What of the Beer Can Battle?
My colleague Sam is correct: SpikedSeltzer is neat. (If you missed her post, just dig back a few days here on the S3 blog.) It’s cute, it’s kitschy, it’s absolutely something I’d grab at a gala and proceed to crack a self-deprecating joke before the Manly Drink Brigade does (That’s a P.R. Top Tip, folks. Get out in front of the story). But if your alcoholic beverage doesn’t have award-worthy packaging and in 2016, then get the hell off my shelf space because I can name 300 others who do. This is doubly true for beer can brands.

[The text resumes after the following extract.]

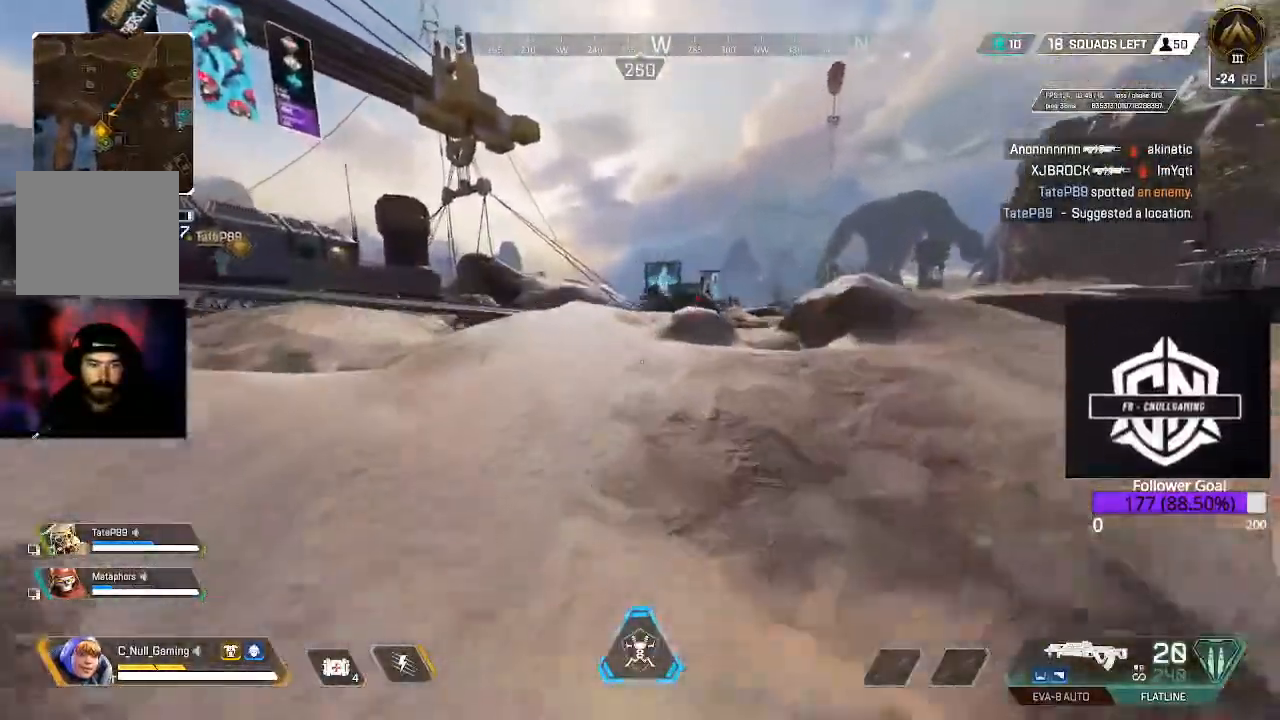
{"dt_ms": 500, "buttons": [], "left_stick": "up", "right_stick": "left", "events": [[100, "A", "down"], [183, "A", "up"], [400, "right_stick", "left"]]}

It would take ambition I don’t possess to pinpoint when exactly brewers really started giving a damn about design. Sometime following the advent of the Internet, every small-batch, mom-and-sodapop brewer invested, like, 80 billable hours to make sure their brands and beer cans were aluminum-clad. It’s as ingrained and essential as the hops at this point when competing for limited eyeballs on cramped shelves. The “wow” factor has lost a bit of its fizz. I know you’ve noticed, too. I’m gonna rattle off a few awesome alcoholic branding successes anyway.
Are my standards unrealistic? Has excess desensitized me? Probably yes to both. I’m not sure what a brewer would have to show to make me feel the same amazement that came with the craft beer revolution again. Perhaps my tolerance, and expectations, are rising.